Both major parties have joined a swag of local activists in formally opposing the draft boundaries favoured by the Electoral Commission, which is seeking to abolish the Labor-held seat of Port Adelaide and rename the seat of Wakefield ‘Spence’.

Labor’s submission, published on the AEC website today, suggests instead renaming Christopher Pyne’s seat of Sturt.

“The Australian Labor Party believed that as it already retained a high number of electors, the highest in South Australia, minimal change was needed to the division of Port Adelaide, and continues to affirm this position,” the submission states.

“The proposed loss of the identity of Port Adelaide in the House of Representatives is particularly disappointing and is at odds with recognition of the locality on a local and national scale.”

The ALP also suggests shifting voters from Liberal-held Boothby into Mayo.
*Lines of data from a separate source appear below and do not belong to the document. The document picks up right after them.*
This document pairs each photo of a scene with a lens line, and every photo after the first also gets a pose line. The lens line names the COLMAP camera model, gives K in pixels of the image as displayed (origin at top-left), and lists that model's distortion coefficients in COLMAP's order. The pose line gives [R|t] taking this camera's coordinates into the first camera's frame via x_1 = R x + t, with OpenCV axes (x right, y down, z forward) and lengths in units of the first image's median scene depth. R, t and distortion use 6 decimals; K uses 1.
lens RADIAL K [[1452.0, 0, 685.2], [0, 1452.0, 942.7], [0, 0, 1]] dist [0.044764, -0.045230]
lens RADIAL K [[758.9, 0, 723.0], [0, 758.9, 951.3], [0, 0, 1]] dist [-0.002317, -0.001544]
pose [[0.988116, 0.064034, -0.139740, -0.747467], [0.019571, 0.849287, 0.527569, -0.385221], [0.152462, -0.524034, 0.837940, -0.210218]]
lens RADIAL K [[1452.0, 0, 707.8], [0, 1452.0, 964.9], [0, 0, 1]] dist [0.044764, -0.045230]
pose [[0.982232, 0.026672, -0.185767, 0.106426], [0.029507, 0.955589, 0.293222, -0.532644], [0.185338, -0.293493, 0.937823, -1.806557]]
The Liberal submission broadly supports the draft redistribution but also suggests changes to the proposed boundary of Boothby, which it says will save around 35,000 electors having to shift electorates.

Port Adelaide Enfield Council also went into bat for the seemingly doomed seat of Port Adelaide, held by Labor powerbroker Mark Butler, telling the AEC “it’s important that we continue to mark Port Adelaide as a strong and significant area, and a Federal electoral division under the name of Port Adelaide will further support a bright future for the state”.

A string of Liberal members, including MPs Sam Duluk and Steve Murray, wrote demanding the suburbs of Flagstaff Hill, Aberfoyle Park and Happy Valley remain in Boothby.

“That’s where we want them to stay,” they wrote in a pro forma submission.